In the meantime, any word about Spotify’s revenue picture leaves Wall Street to scrutinize if it can still pull off its long-expected public offering successfully. With some putting the company’s worth at about $19 billion, the health of the entire music industry, not just Spotify, is riding on whether this will happen this year. If Spotify, as the pipeline, is successful in going public, then industry executives will be left to wonder how much the companies who actually own the copyrights are worth.
Yet despite its valuations, Spotify has continued to steadily lose money, and some are wondering how much it has to scale in order to be profitable. Two weeks ago, the latest Copyright Royalty Board ruling may have thrown a wrench into the public-offering plans by increasing the headline rate that digital on-demand streaming services will have to pay publishers and songwriters from its current 10.5 percent of revenue level to 15.1 percent of revenue by 2022.
However, on the recorded-music side of the business, Spotify appears to have had success in negotiating lower rates, at least in the short term, as reported widely at the end of 2016 and in early 2017. For the year ended Dec. 31, 2016, in the U.S. Spotify paid about 58.5 percent of revenue to labels and another 12.64 percent to music publishers, for a total of 71.7 percent of revenue, according to the financial data obtained by Billboard. For the first 10 months of 2017, the amount paid to labels and publishers declined about three percentage points to about 68 percent of revenue. The good news for the service is that the payments to labels have been has steadily declining all year, falling to 51.5 percent of revenue in October; with publishing added in, that makes the final number about 64.4 percent of revenue for that month.

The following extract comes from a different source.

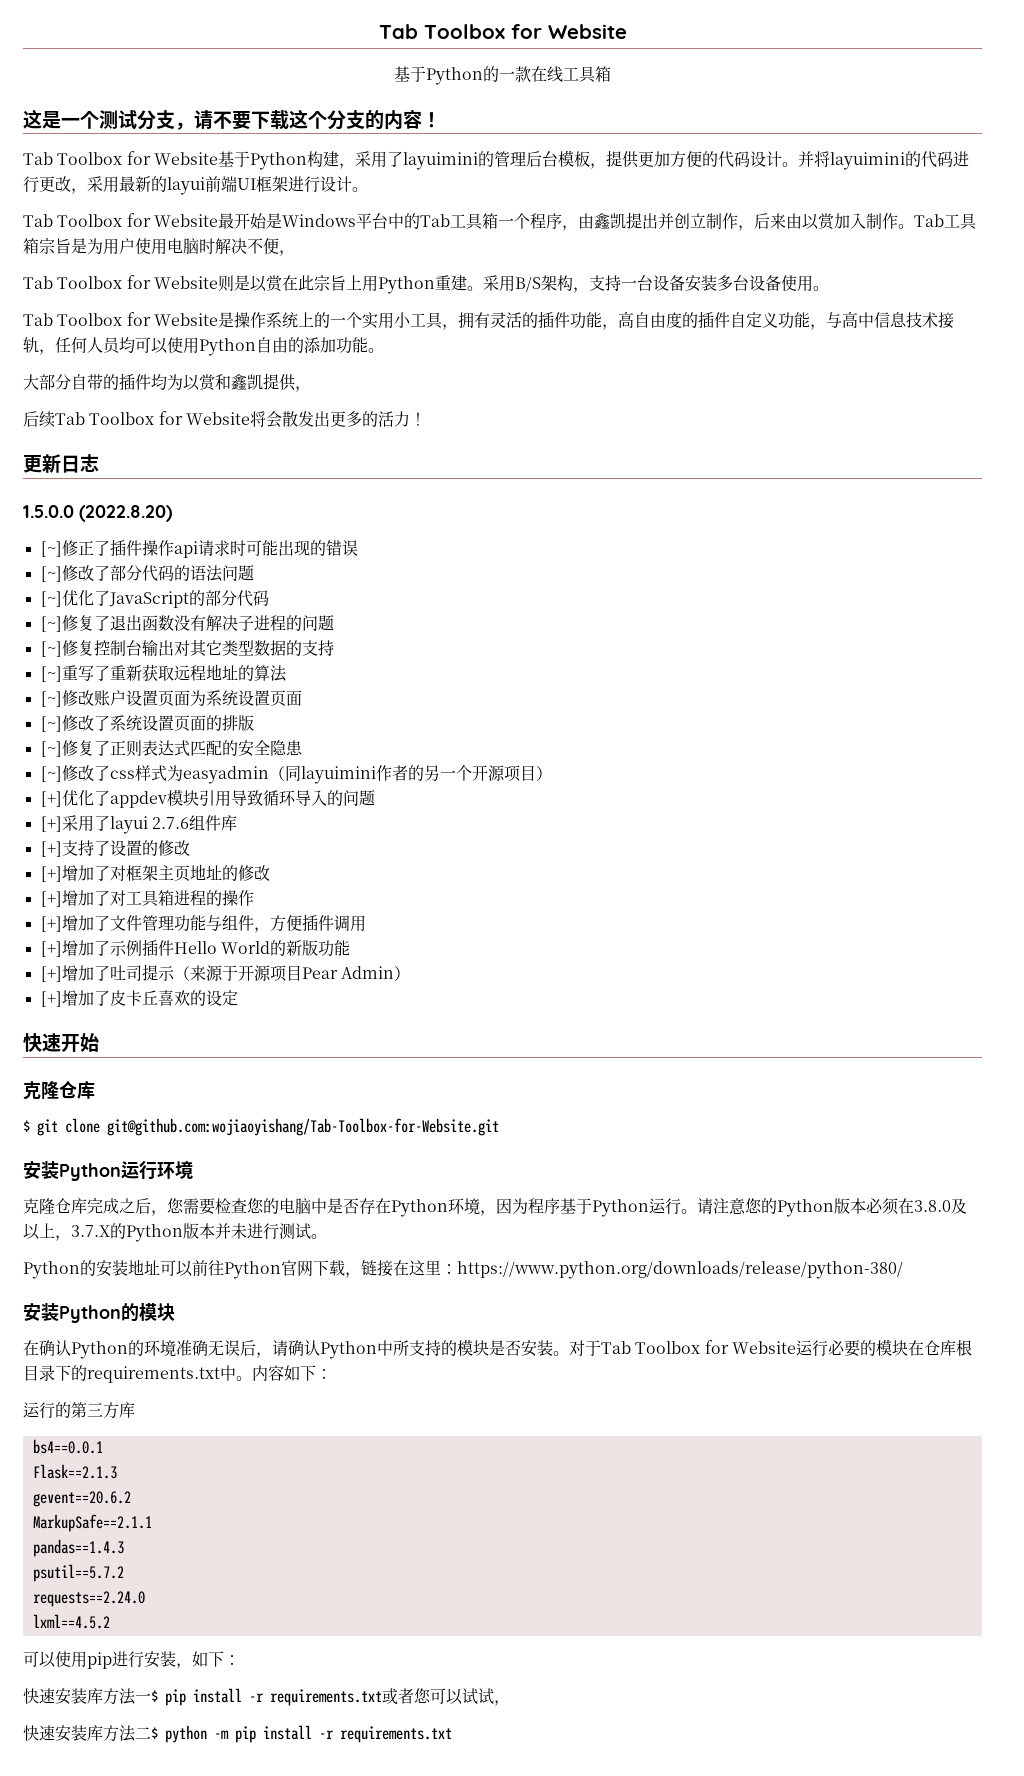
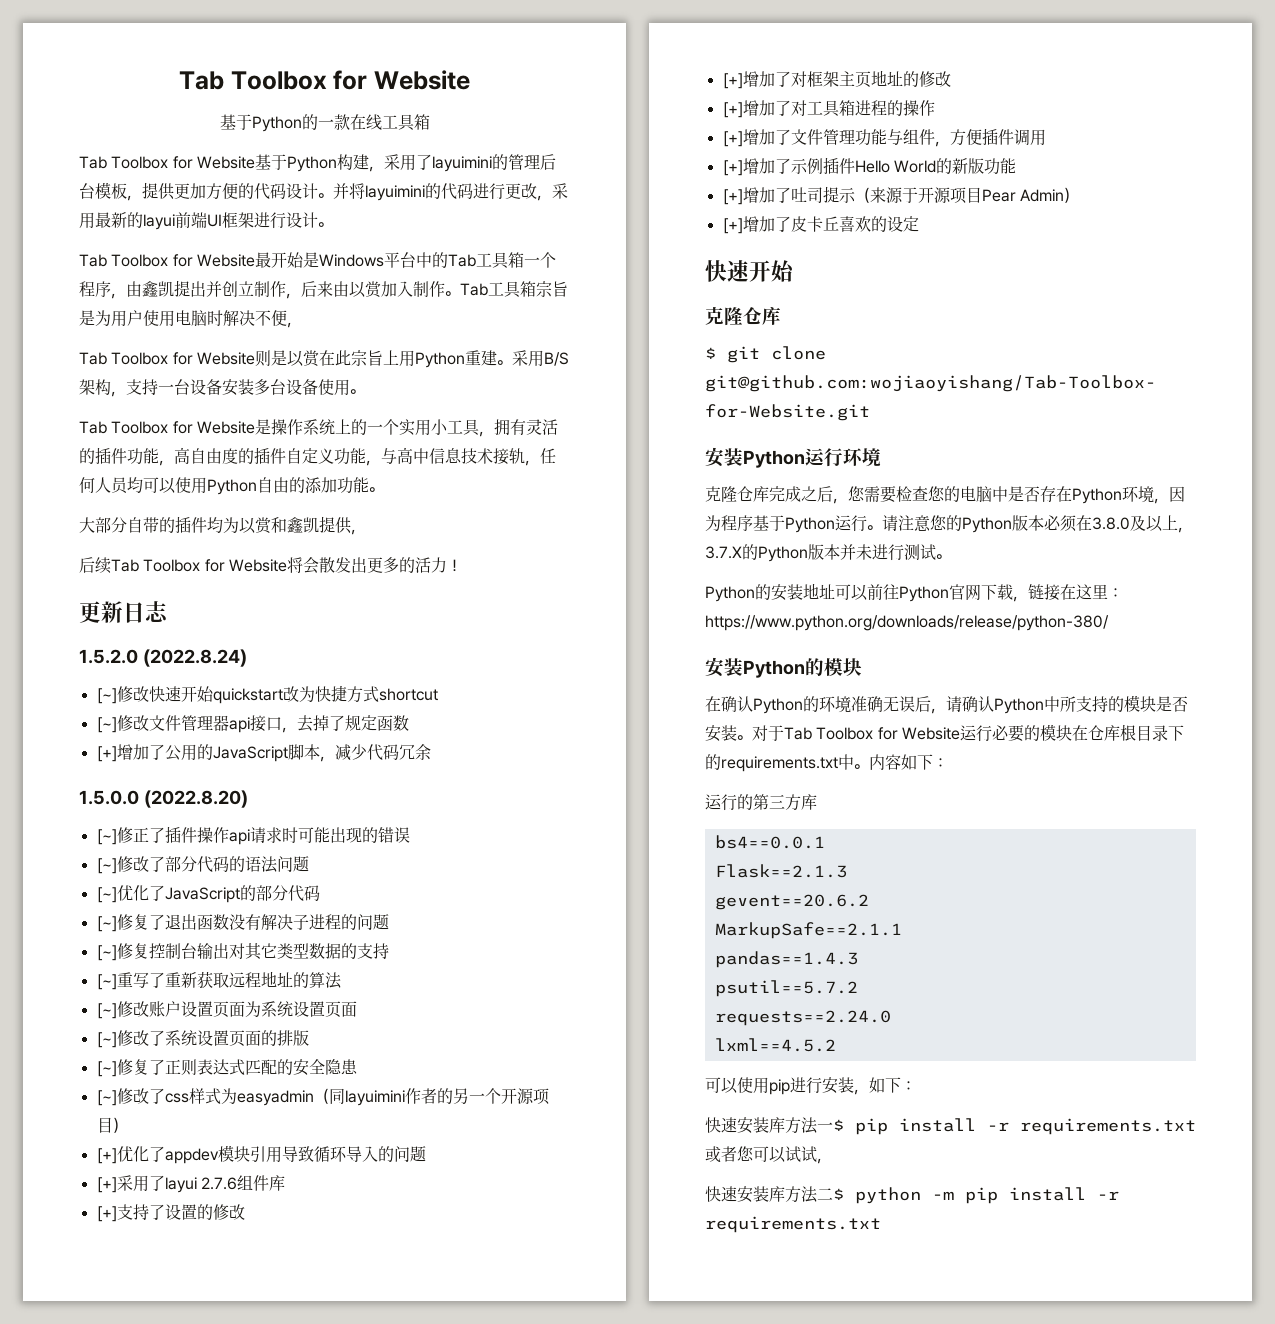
[23,109,441,130] // 这是一个测试分支，请不要下载这个分支的内容！ -> (430, 122) none
(99, 463) none -> [79,649,247,667] [96,685,438,704] [96,715,409,733] [96,744,431,762] // 1.5.2.0 (2022.8.24) // [~]修改快速开始quickstart改为快捷方式shortcut // [~]修改文件管理器api接口，去掉了规定函数 // [+]增加了公用的JavaScript脚本，减少代码冗余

On the ad-supported side, Spotify appears to have had even more success in negotiating lower rates in the U.S. There, Spotify paid a total of 63.7 percent of revenue to labels and publishers through the first 10 months of 2017. Overall it looks like the percentage increases in royalties gained by the publishers over the next few years had already been at least offset by Spotify in its earlier negotiations with labels.
With Spotify’s margins at least stabilizing, if not headed in the right direction altogether — even with one last, albeit expensive, $1.6 billion lawsuit filed by Wixen Music Publishers claiming copyright infringement — Spotify still looks likely to most in the music industry to go public this year. And while Apple Music may soon have, by any metric, overall better revenue numbers than Spotify in the U.S., it still has a ways to go to win back the hearts of those record label executives it held when downloads were still king back — especially the independent labels who swear by Spotify’s marketing prowess. And worldwide, given the costs of localization in various markets and other dynamics, as well as Spotify’s head start, the streaming competition is a whole other story.